Un sisma 500 volte più forte di quello che ha colpito Amatrice, come se 130 bombe atomiche fossero cadute contemporaneamente tra il suolo turco e quello siriano. È questo l’effetto, immaginato, del grave terremoto che ha colpito lunedì 6 febbraio 2023 Turchia e Siria, uno sciame che si è prolungato nel corso della giornata e che prosegue ancora oggi provocando migliaia di morti e feriti. Al momento il bilancio è di oltre 8.300 decessi, un quadro che purtroppo potrebbe aggravarsi sempre di più nei prossimi giorni a causa del crollo di molti palazzi residenziali.
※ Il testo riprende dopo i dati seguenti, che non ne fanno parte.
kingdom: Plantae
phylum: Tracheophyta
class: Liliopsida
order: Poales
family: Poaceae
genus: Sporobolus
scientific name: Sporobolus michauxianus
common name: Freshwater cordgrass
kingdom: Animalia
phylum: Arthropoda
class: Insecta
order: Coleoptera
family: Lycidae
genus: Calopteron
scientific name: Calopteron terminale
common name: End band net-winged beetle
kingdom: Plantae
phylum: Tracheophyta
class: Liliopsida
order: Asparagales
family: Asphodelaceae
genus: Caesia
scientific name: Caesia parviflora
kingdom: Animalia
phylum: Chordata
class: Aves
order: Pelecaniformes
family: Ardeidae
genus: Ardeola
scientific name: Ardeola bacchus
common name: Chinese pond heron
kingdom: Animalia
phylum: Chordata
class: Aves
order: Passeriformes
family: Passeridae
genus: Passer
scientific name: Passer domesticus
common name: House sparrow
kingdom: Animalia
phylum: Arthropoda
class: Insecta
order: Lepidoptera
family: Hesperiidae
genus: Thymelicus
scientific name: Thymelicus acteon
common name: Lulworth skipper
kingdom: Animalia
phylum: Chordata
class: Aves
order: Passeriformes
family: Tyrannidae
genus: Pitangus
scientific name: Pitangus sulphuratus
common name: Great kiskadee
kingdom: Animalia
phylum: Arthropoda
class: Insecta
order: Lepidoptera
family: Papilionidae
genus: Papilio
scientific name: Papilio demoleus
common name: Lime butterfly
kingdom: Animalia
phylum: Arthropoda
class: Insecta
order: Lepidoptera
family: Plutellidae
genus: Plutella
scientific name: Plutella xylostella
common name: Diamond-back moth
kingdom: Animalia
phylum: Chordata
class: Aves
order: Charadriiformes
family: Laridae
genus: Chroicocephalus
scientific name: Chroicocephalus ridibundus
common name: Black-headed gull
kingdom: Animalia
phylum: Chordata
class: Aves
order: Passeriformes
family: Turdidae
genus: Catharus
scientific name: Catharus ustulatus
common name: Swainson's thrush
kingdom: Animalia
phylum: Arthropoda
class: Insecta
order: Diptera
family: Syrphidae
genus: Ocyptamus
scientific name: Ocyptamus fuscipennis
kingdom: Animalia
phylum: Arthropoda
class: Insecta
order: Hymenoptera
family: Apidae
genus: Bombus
Ma una scossa così forte come la prima, quella di 7.8 di magnitudo registrata alle 2:17, porterà con sé di certo altre repliche che, seppur in minor misura, faranno preoccupare e non poco le popolazioni interessate. Ecco quindi che si parla di pericolo di epidemia sismica, evento che in casi del genero non può essere escluso. Col governo guidato da Recep Tayyip Erdogan che tenta di correre ai ripari.
Cos’è un’epidemia sismica
Quando si parla di epidemia sismica si fa riferimento all’insieme di eventi sismici che possono susseguirsi nel tempo dopo un forte terremoto. A volte, banalmente, vengono definite anche scosse di assestamento che però, nel caso degli eventi che hanno coinvolto Turchia e Siria, potrebbe portare con sé repliche non di poco conto. Ne è esempio la scossa arrivata nove ore dopo quella principale di 7.8 di magnitudo, con una replica di magnitudo 7.5 alle 11 del mattino e quella successiva di magnitudo 6.0 del pomeriggio di lunedì.
L’epidemia sismica, usando l’esempio dei virus, è dunque l’effetto che la terra “malata” risente dopo un terremoto. Si può quindi parlare di fenomeni che possono durare giorni, mesi o addirittura anni. Si differenzia dallo sciame sismico dal fatto che questo è di per sé calante, mentre l’epidemia sismica potrebbe portare a scosse uguali o appena inferiori rispetto a quello principale.
I timori dopo il terremoto in Turchia
Ma perché si parla di epidemia sismica dopo il terremoto in Turchia? Il sisma che ha colpito il Paese ha provocato l’attivazione di una porzione lunga circa 190 chilometri e larga 25 della faglia dell’Anatolia orientale, il confine tettonico tra le tre placche, che assesta il moto del blocco anatolico, a sua volta causato dalla collisione in atto con la placca euroasiatica. Secondo le prime valutazioni, la Turchia sarebbe scivolata di almeno tre metri rispetto alla Siria, anche se il dato più preciso si avrà dopo il rilevamento satellitare.
Secondo quanto riferito da Carlo Doglioni, presidente dell’Istituto nazionale di Geofisica e Vulcanologia (Ingv) intervistato dal Corriere della Sera, è impossibile prevedere cosa succederà nei prossimi giorni: “Fino a quando l’energia accumulata non sarà liberata, il fenomeno non si interromperà”.
Guardando alla storia sismica della Turchia, poi, bisognerà aggiornare i dati in futuro. Dal 1970, infatti, solo tre terremoti hanno avuto magnitudo 6 o superiore entro 250 km dal terremoto del 6 febbraio 2023, tuttavia, da quando questi eventi procedono lungo la faglia dell’Anatolia orientale con il terremoto di Adana-Ceyhan del 1998, seguito dai terremoti di Bingöl del 2003 e di Elazığ del 2010 e del 2020, nessun sisma aveva avuto la forza distruttiva di quest’ultimo evento.